The aim of monetary policy are basically to control
the inflation, maintain a healthy balance of payment positions for the country
in order to safeguard the external value of the national currency and promote
an adequate and sustainable level of economic growth and development. The
formulation is done by the federal government, mostly announced during budget
speeches while the enforcement of the policy is solely the responsibility of
the central bank of Nigeria (CBN) yearly.
Economic growth on the
order hand according to Kindleberger (1965) means more output, while Friedruan
John (1972) defines growth as an expansion of the system in one or more
dimensions without a change in its structure, and development as an innovative
process leading to the structural transformation of social system.
This economic growth is
related to a quantitative sustained increase in the countries per capital
output or income accompanied by expansion in its labor force, consumption,
capital and volume of trade. An economy on the other hand can be said to be
developed when there is a quantitative and qualitative increase in
the amount and quality of goods and services produced in the country. In its
widest aspect economic growth and development implies raising the standard of
living of the people and reducing inequalities in income distribution.

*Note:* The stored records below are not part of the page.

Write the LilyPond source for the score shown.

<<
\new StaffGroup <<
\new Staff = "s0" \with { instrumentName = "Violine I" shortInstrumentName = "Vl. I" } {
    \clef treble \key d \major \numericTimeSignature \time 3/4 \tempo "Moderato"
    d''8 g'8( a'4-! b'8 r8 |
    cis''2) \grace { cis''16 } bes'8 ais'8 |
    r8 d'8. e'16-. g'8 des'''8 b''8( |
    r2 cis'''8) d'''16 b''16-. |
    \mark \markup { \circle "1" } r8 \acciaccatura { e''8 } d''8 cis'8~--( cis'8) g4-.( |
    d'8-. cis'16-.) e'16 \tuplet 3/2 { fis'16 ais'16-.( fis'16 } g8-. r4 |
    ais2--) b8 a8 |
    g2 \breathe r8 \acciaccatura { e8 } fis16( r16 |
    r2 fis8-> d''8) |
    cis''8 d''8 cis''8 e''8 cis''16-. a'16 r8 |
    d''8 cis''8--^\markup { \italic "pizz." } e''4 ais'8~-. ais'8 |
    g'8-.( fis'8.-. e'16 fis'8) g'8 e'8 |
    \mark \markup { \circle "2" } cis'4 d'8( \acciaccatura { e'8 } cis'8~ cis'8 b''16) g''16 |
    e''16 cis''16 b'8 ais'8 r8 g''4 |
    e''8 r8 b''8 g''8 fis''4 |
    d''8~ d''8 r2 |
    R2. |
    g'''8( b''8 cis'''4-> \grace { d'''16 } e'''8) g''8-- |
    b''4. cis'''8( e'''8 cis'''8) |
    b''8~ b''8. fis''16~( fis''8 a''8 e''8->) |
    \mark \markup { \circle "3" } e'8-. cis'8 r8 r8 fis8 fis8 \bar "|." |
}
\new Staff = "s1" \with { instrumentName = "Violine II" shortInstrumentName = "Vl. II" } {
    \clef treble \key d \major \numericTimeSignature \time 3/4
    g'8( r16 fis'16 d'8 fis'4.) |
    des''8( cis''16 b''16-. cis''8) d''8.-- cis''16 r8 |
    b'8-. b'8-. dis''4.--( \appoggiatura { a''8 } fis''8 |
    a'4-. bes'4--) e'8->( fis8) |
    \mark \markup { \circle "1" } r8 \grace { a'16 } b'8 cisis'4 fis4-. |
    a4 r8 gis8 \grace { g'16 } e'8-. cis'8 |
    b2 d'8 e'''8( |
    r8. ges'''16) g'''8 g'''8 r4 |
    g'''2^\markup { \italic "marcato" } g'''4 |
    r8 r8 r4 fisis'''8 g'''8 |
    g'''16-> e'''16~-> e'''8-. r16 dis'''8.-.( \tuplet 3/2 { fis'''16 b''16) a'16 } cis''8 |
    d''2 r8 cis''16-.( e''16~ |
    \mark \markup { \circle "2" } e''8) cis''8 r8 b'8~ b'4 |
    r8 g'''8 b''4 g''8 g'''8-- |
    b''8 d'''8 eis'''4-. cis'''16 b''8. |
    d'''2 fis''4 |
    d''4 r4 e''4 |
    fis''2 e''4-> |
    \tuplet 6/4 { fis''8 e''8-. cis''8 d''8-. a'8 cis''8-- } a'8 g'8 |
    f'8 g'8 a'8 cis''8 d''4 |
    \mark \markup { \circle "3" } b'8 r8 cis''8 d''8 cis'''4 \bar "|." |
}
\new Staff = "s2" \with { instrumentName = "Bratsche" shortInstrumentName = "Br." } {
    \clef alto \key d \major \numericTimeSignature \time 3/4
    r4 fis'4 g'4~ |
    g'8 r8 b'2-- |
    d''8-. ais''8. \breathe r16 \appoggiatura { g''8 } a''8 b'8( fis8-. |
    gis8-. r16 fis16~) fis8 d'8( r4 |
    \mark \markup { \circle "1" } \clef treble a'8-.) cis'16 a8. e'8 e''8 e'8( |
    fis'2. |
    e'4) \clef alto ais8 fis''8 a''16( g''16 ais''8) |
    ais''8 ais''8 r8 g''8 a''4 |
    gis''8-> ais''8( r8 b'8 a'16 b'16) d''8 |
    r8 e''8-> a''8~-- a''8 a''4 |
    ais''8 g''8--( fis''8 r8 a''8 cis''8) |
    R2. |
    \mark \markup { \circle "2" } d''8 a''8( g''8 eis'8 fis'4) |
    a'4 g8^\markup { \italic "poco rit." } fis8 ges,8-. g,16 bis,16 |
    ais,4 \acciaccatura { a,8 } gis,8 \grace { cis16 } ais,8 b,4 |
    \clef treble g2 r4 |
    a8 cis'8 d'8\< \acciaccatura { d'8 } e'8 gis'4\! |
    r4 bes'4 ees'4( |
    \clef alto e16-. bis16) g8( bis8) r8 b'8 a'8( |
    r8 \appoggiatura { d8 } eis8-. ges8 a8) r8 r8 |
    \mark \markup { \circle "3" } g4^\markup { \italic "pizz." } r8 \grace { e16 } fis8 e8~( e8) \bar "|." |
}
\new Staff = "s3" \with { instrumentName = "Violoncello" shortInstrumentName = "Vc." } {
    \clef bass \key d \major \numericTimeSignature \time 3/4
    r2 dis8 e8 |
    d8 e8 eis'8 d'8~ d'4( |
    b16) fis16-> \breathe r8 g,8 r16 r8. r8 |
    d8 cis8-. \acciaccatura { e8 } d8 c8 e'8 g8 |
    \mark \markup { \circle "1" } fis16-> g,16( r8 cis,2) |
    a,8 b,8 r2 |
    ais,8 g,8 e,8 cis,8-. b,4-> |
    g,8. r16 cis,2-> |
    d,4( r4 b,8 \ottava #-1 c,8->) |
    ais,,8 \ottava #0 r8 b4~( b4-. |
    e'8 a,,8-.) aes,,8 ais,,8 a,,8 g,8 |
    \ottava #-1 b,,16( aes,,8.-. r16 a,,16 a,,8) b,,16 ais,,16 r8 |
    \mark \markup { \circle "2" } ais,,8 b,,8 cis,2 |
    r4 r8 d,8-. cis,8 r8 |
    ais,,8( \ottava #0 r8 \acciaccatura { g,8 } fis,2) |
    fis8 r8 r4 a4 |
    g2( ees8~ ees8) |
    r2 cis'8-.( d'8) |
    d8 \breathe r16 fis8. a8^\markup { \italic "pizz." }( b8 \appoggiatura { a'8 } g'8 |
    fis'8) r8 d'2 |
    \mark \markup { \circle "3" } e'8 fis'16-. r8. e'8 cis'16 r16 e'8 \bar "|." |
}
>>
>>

According to Michael P. Todaro/ Stephen
C. Smith (2011) development is the process of improving the quality of all
human lives and capabilities by raising people‟slevelsofliving, self-esteem,
and freedom.
In most countries the
central bank is saddled with the responsibility of conducting monetary policy.
In the case of Nigeria, the responsibility entirely lies with the central bank
of Nigeria (CBN). The discretionary control of money stock by the monetary
authority involves the expansion or contraction of money, influencing interest
rate to make money cheaper or more expensive depending on the prevailing
economic situation.
The evaluation of
monetary policy intends to show how this macroeconomic policy is formulated and
executed in practice particularly in an environment of federal government
fiscal dominance and highly liquid banks.
Between April 1992 and March 1976, the use of an
aggregate credit ceiling was dropped for specification on several distribution
of bank credit throughout the period they also served quitted effectively as
instruments of monetary control.
The situation was particularly serious
between 1982 and 1985 when stringent economic controls were not effectively
used in arresting the deteriorating situation. In-evitable a
period of economic adjustment has to come with the introduction of the
structural adjustment programmed1 in July 1986. Te overall aim of the economic
adjustment process embarked upon by the federal government in July 1986 was to restructure
the federal production and consumption pattern of the economy the elimination
of price distortion and reduction of the over dependence of the economy on the
export of crude oil and impart the raw materials and consumer goods.
In the course of these
project, detailed attention will be paid to monetary policy in which its frame
work and implementation will be analyzed and its impact on economic growth in
the period of 1930 to 2010.
1.2 STATEMENT OF THE
PROBLEM
The monetary policy implementations in
the economy over the past years were detrimental to, and inconsistent with the
development needs of economy. This concern has exerted pressures on the view to
finding possible solutions. As
a result of this the
structural adjustment program was introduces in the economy and to liberalized
the financial system.According to Anyanwu (1993) monetary policy is a major
economic stabilization weapon which involves measures designed to regulate and
control the volume, cost, availability and direction of money and credit in an
economy to achieve macroeconomic objectives or goals. The
problem lies on making use of policy that will solve the economic problems
instead of the economy to have low level 1of investment, income and also the
level of demand and supply will reduce.